The link between multiple sclerosis and Epstein-Barr virus infection has long been suspected. Very recently, a US study discovered important new information about this link. The Epstein-Barr virus belongs to the herpesvirus family. It is usually contracted asymptomatically during childhood, and is also responsible for infectious mononucleosis, or glandular fever. Because the Epstein-Barr virus is widespread in the general population, with an estimated 90% of adults having been in contact with it, it therefore appears to be a precursor condition, but one that is not enough to develop multiple sclerosis. The vast majority of the population infected with the Epstein-Barr virus will never develop multiple sclerosis.
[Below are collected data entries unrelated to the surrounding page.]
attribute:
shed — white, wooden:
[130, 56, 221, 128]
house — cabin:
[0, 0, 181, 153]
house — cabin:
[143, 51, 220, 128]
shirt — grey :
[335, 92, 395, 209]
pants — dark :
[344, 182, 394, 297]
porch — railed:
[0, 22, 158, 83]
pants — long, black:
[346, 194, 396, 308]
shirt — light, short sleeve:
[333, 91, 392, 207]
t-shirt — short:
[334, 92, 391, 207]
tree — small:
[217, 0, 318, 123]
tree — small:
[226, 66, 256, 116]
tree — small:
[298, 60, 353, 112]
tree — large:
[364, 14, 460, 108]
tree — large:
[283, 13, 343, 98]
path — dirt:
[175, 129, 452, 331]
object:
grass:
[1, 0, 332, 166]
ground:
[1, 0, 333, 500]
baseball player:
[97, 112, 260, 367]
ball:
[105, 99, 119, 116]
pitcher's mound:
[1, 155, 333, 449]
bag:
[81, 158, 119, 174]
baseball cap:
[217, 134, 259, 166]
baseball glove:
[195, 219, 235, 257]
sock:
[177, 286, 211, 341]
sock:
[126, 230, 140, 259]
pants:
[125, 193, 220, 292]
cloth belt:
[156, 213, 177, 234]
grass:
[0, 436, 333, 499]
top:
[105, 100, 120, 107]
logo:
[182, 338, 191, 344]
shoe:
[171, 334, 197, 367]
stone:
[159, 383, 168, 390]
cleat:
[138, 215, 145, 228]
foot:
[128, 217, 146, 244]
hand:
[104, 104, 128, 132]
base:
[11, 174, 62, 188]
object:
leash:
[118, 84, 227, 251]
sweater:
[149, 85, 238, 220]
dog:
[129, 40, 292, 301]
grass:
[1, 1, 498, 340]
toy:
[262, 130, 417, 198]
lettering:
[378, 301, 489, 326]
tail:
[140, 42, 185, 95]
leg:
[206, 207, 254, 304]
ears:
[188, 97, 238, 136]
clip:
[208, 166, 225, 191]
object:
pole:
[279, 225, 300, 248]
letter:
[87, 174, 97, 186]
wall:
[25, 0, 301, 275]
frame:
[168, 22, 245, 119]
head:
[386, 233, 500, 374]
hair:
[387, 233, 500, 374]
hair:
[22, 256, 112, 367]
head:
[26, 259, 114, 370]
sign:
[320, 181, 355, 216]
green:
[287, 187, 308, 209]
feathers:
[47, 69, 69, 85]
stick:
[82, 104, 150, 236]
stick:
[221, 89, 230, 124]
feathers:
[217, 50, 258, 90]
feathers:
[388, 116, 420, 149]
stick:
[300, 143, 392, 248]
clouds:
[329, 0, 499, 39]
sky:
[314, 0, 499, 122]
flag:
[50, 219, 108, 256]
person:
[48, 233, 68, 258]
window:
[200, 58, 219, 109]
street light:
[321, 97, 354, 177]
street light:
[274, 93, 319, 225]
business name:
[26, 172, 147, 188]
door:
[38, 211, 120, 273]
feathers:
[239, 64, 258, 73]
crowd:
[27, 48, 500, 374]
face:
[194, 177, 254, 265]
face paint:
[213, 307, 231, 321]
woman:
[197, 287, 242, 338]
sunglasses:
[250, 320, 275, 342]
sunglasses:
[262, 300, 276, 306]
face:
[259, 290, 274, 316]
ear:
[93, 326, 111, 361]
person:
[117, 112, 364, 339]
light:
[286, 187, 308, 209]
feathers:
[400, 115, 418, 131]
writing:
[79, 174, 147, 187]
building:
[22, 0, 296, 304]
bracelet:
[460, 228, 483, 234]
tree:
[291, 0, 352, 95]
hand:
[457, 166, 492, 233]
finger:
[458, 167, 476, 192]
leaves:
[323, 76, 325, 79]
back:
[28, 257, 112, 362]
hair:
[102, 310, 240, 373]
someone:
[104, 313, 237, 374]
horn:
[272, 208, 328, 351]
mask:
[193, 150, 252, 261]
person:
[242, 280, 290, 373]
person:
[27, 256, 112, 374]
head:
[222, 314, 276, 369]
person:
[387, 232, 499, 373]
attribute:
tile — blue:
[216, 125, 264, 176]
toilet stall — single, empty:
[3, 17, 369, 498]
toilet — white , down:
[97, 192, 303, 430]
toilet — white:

No link between vaccination and multiple sclerosis
For a long time, vaccines were implicated in the onset of multiple sclerosis (MS) and have been the subject of large-scale epidemiological studies. Two million young girls vaccinated against papillomavirus were monitored over several years, as part of a study by ANSM, France’s drug safety authority. The conclusion from this study was that the onset of multiple sclerosis in these girls was no more common than it was among the general population. Several studies on the link between the hepatitis B vaccine and multiple sclerosis onset have reached the same conclusions.
At Paris Brain Institute
In 2019, the International Multiple Sclerosis Genetics Consortium (IMSGC), including a research team from Paris Brain Institute, published a scientific article in the journal Science citing 233 genetic variants predisposing a person to multiple sclerosis. The study involved 47,429 patients and 68,374 controls. These findings confirm that multiple sclerosis is the result of an immune system dysfunction and paves the way for functional research into the causes of the disease.